If the generation side of the point-of-common-coupling (PCC) is essentially an islanded setup consisting of a few specific generators, then the amount of harmonics resulting from the generation "source" can be readily identified in a mathematical fashion from the relative impedance on the generation side of the PCC compared to the combined impedance on the load side of the PCC. (The source of such harmonics is related to both the rotor geometry and the stator winding geometry of the rotating supply, as well as any power electronics or other switched supplies that are on the "provision" side of the equation.)
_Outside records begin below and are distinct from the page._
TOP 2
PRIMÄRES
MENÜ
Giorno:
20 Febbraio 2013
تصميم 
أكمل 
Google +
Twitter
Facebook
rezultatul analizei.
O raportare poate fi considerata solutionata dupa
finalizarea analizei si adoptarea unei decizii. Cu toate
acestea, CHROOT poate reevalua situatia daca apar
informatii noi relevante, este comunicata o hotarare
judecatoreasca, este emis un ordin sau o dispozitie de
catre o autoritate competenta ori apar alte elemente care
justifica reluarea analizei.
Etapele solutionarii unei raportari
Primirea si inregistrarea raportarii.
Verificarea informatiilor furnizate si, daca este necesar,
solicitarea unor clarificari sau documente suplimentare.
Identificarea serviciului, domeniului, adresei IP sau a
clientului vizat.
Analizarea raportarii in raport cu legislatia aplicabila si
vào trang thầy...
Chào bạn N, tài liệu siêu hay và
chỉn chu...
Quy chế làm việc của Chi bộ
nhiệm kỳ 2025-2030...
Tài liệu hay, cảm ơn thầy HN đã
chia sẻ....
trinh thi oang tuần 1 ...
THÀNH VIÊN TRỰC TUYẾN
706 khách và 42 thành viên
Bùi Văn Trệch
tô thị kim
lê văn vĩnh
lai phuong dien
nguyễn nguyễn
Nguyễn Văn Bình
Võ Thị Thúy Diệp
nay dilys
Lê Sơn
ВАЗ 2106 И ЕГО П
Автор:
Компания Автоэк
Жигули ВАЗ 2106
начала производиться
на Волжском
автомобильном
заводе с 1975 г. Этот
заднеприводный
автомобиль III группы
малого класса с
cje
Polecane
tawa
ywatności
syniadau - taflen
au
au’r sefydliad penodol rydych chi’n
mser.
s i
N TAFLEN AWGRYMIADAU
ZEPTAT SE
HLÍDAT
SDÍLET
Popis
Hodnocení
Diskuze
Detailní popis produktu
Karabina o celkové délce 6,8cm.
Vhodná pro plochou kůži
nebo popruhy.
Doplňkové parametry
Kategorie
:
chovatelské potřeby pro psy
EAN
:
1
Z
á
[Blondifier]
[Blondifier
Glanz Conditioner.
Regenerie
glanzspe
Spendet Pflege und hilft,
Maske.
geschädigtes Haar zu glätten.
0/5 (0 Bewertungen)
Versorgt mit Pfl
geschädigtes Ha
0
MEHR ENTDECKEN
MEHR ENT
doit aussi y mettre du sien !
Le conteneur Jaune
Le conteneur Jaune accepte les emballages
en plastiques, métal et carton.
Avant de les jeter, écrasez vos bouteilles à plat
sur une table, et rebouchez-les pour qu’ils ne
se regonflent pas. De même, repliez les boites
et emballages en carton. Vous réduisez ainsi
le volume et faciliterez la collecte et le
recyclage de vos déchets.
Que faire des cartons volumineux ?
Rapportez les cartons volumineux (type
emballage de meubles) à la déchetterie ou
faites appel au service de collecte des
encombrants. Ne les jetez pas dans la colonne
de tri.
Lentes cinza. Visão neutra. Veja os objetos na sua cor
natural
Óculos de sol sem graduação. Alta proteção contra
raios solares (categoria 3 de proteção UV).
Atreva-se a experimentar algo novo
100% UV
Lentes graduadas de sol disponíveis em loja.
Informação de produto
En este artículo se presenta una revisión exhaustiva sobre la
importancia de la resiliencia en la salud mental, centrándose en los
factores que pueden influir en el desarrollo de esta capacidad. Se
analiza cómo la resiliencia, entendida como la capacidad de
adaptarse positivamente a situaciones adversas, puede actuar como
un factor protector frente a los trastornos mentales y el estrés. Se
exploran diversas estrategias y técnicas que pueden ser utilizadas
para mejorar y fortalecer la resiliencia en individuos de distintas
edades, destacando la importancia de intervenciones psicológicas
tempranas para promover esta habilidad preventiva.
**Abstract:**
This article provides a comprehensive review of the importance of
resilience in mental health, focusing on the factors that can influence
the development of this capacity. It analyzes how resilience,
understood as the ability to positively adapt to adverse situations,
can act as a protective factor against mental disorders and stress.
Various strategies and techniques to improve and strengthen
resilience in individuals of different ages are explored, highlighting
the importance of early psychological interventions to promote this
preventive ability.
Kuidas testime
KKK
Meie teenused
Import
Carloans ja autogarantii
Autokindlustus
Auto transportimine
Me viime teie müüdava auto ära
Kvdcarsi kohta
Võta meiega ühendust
If the generation side of the PCC is comprised of a large number of generation facilities and/or a complicated network of power supplies (such as a utility), the ability to mathematically arrive at a value is much harder, verging on the impossible because of the sheer number of variables involved.
To physically determine the "source" component of the harmonics (i.e. the facility side of a main power transformer), the ENTIRE facility load must be removed and the harmonic content measured. From a practical perspective, this is not a realistic alternative except in the absolute worst case.
You CAN shut down portions of the load and verify how the harmonic content is affected. Care must be taken to limit the effect of changing load impedances and other loading conditions as a result of the test, so that some form of "superposition" can be used to sum up all the minor culprits into one lump sum. Alternatively, precise measurements can be taken throughout the facility distribution system to determine the "harmonic signature" at all relevant points. Then, armed with a bigger picture of the harmonic distribution, it is possible to work backwards to the PCC and determine if what is measured at that point is the sum of the "load" side ... or if there's another as-yet-to-be-determined "source" for specific harmonics in the observed signature. By process of elimination - if there's still more than can be accounted for from a load side perspective, then it has to be coming from the utility. However, if you want to suggest that the utility is the issue, you'll need to have a virtually iron-clad set of data and calculations to back up your conclusions.